Requests:
1. In the dataset requirements page, rewrite the stretch from "The folder must" through "those mentioned above.", replacing "validate" with "test".
2. Answer these questions using the dataset requirements page:
(a) In which formats should raw audio files be supplied?
(b) What is used to label the class of each audio sample?
(c) Which text editor is recommended for checking the datasets?
3. Continue the dataset requirements page from its last sentence.

Extract provided:
____

Sign in Start for free
sub header image
Support Library
Dataset Requirements
Requirements for Audio Files
To perform machine learning on the platform, it is necessary to provide data in a CSV format. For that purpose, Neuton developed an application for converting audio files. Below are the requirements for how audio files should be presented for this application:
Raw audio files should be in wav or wave formats.
Audio files should all be placed in a folder.
The folder must contain subfolders with samples of the same class (label).
The subfolder name will be used for class labeling. 
Folder Example
Audio Files
To validate the model on a separate piece of data, the audio files must also be converted to a CSV format. Data requirements are similar to those mentioned above.
Dataset Requirements for Sensor Data
The requirements below are provided for training and test datasets. Meeting these requirements will guarantee successful model training and prediction on the new data. We recommend using a text editor like Notepad++ to check the datasets.

____

Supplied material:

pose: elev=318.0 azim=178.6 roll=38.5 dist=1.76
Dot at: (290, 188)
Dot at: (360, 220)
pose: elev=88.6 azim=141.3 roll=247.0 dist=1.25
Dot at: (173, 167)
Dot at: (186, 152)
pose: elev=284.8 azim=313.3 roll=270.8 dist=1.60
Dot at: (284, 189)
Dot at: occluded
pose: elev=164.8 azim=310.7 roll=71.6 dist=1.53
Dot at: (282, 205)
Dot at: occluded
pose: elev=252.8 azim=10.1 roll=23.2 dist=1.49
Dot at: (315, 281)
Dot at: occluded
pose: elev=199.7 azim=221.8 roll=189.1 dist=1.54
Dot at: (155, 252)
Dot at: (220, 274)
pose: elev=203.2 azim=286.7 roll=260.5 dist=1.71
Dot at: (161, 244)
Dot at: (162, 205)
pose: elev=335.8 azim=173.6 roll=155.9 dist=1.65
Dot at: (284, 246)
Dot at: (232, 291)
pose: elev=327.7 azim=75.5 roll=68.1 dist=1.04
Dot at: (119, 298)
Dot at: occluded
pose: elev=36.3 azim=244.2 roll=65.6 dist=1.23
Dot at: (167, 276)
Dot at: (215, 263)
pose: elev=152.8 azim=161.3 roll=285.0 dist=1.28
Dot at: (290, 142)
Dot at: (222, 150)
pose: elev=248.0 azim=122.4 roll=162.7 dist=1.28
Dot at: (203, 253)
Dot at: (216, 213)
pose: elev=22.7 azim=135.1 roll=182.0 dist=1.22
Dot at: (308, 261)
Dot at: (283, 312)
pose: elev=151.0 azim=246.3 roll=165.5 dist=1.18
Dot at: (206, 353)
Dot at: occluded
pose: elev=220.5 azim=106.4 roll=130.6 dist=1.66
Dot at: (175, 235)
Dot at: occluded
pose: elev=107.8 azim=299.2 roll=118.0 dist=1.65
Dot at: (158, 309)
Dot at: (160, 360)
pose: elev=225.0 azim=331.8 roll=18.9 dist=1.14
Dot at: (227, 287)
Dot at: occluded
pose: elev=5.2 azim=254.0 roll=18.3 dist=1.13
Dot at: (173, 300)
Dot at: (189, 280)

____

Per-task outputs:
1.
The folder must contain subfolders with samples of the same class (label).
The subfolder name will be used for class labeling. 
Folder Example
Audio Files
To test the model on a separate piece of data, the audio files must also be converted to a CSV format. Data requirements are similar to those mentioned above.

2.
(a) Wav or wave formats.
(b) The name of the subfolder.
(c) Notepad++.

3.
Requirements for training datasets
A dataset must be a CSV file using UTF-8 or ISO-8859-1 encoding.
A dataset must have a minimum of 2 columns, 50 rows, and a header (51 rows in total). The first row in the dataset must contain the column names.
The file name must not contain the following characters: !/[+!@#$%^&*,. ?":{}\\/|<>()[]]
All feature values in the dataset must be numeric, the target column can also be represented by string values for classification task type. For regression task types, the target variable must have only numeric values.
A dataset must not have any empty values or values which represent empty values like “NA”, “NAN”, etc.
A comma, semicolon, pipe, caret, or tab must be used as a separator. CRLF or LF should be used as the end-of-line character. The separator and end-of-line character should be consistent inside the dataset.
All column names (values in the CSV file header) must be unique and must contain only letters (a-z, A-Z), numbers (0-9), hyphens (-), or underscores (_).
For the classification task type, a training dataset must have a minimum of 2 classes of target variable with at least 10 samples provided for each class.
Currently, Neuton supports only the EN-US locale for numbers, so:
You must use a dot as a decimal separator, and delete spaces and commas typically used to separate every third digit in your numeric fields. For example – "20,000.00" should be replaced with "20000.00"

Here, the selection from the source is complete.